── SUPPLIED RECORDS ──

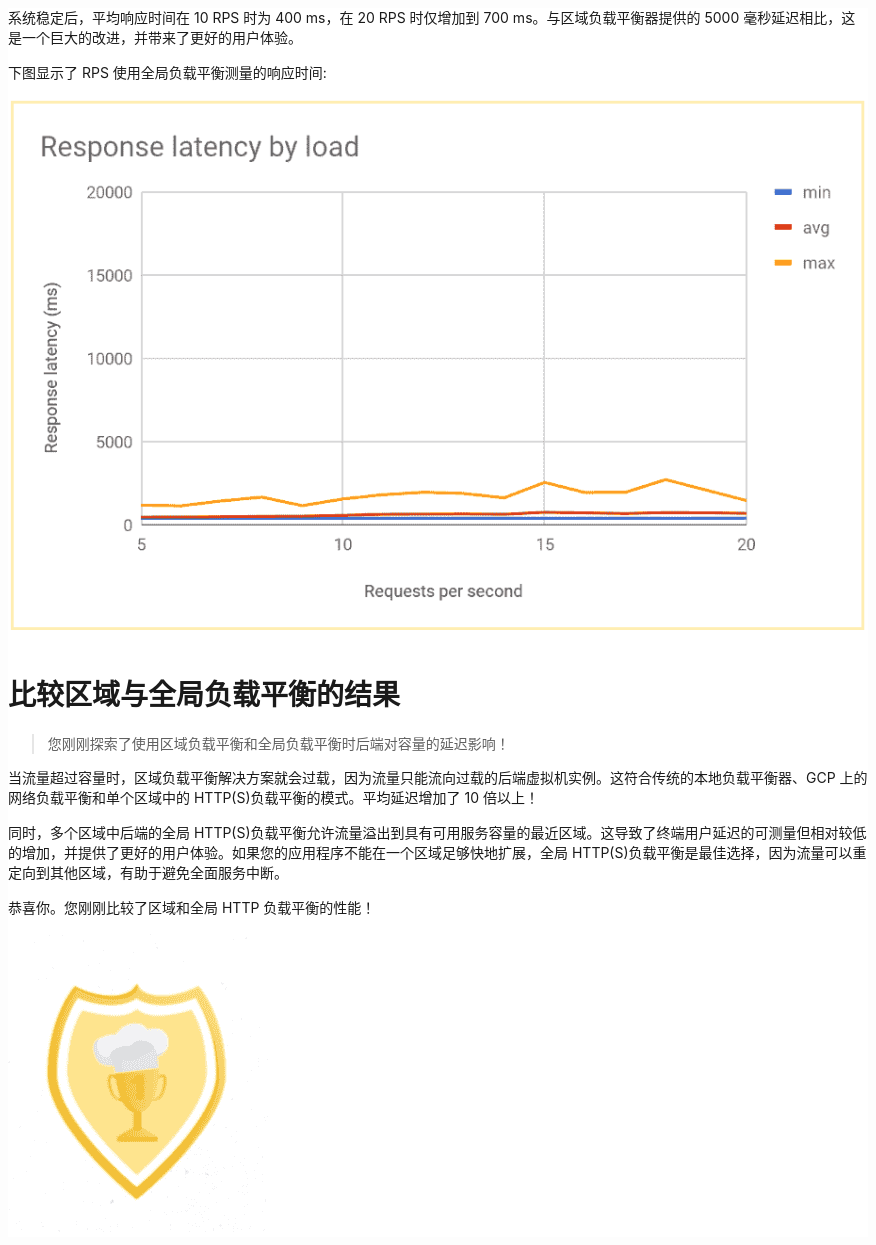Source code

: 系统稳定后，平均响应时间在 10 RPS 时为 400 ms，在 20 RPS 时仅增加到 700 ms。与区域负载平衡器提供的 5000 毫秒延迟相比，这是一个巨大的改进，并带来了更好的用户体验。

下图显示了 RPS 使用全局负载平衡测量的响应时间:

![](img/0affc6403e0d005cc123c76db59363c9.png)

# 比较区域与全局负载平衡的结果

> 您刚刚探索了使用区域负载平衡和全局负载平衡时后端对容量的延迟影响！

当流量超过容量时，区域负载平衡解决方案就会过载，因为流量只能流向过载的后端虚拟机实例。这符合传统的本地负载平衡器、GCP 上的网络负载平衡和单个区域中的 HTTP(S)负载平衡的模式。平均延迟增加了 10 倍以上！

同时，多个区域中后端的全局 HTTP(S)负载平衡允许流量溢出到具有可用服务容量的最近区域。这导致了终端用户延迟的可测量但相对较低的增加，并提供了更好的用户体验。如果您的应用程序不能在一个区域足够快地扩展，全局 HTTP(S)负载平衡是最佳选择，因为流量可以重定向到其他区域，有助于避免全面服务中断。

恭喜你。您刚刚比较了区域和全局 HTTP 负载平衡的性能！

![](img/238551a94c68ac0f76fb12be987bde77.png)
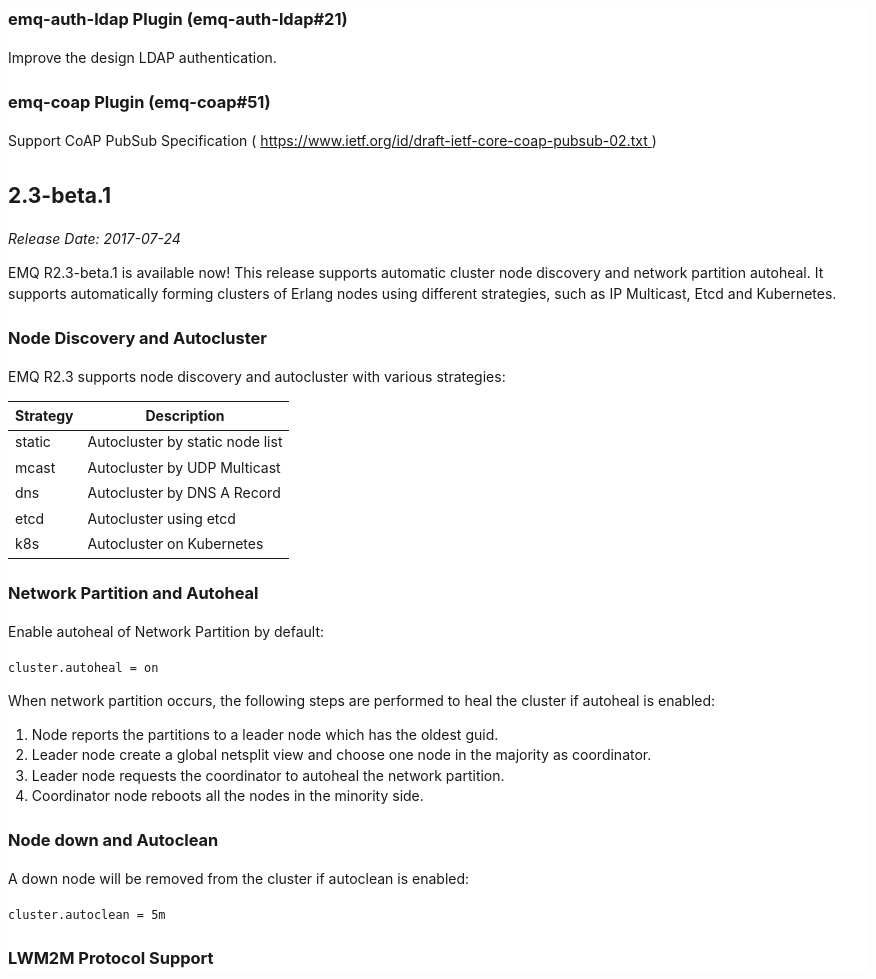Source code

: ### emq-auth-ldap Plugin (emq-auth-ldap#21)

Improve the design LDAP authentication.

### emq-coap Plugin (emq-coap#51)

Support CoAP PubSub Specification ( [ https://www.ietf.org/id/draft-ietf-core-coap-pubsub-02.txt ](https://www.ietf.org/id/draft-ietf-core-coap-pubsub-02.txt) )

## 2.3-beta.1

_Release Date: 2017-07-24_

EMQ R2.3-beta.1 is available now! This release supports automatic cluster node discovery and network partition autoheal. It supports automatically forming clusters of Erlang nodes using different strategies, such as IP Multicast, Etcd and Kubernetes.

### Node Discovery and Autocluster

EMQ R2.3 supports node discovery and autocluster with various strategies:

| Strategy | Description                     |
| -------- | ------------------------------- |
| static   | Autocluster by static node list |
| mcast    | Autocluster by UDP Multicast    |
| dns      | Autocluster by DNS A Record     |
| etcd     | Autocluster using etcd          |
| k8s      | Autocluster on Kubernetes       |

### Network Partition and Autoheal

Enable autoheal of Network Partition by default:

    cluster.autoheal = on

When network partition occurs, the following steps are performed to heal the cluster if autoheal is enabled:

1. Node reports the partitions to a leader node which has the oldest guid.
2. Leader node create a global netsplit view and choose one node in the majority as coordinator.
3. Leader node requests the coordinator to autoheal the network partition.
4. Coordinator node reboots all the nodes in the minority side.

### Node down and Autoclean

A down node will be removed from the cluster if autoclean is enabled:

    cluster.autoclean = 5m

### LWM2M Protocol Support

───

EXERCISE AIM: Repeat word for word the lines above that run from the line containing "EMQ R2.3 supports" through the line containing "1. Node reports", both ends included, and nothing else.

PROBLEM SOLUTION:
EMQ R2.3 supports node discovery and autocluster with various strategies:

| Strategy | Description                     |
| -------- | ------------------------------- |
| static   | Autocluster by static node list |
| mcast    | Autocluster by UDP Multicast    |
| dns      | Autocluster by DNS A Record     |
| etcd     | Autocluster using etcd          |
| k8s      | Autocluster on Kubernetes       |

### Network Partition and Autoheal

Enable autoheal of Network Partition by default:

    cluster.autoheal = on

When network partition occurs, the following steps are performed to heal the cluster if autoheal is enabled:

1. Node reports the partitions to a leader node which has the oldest guid.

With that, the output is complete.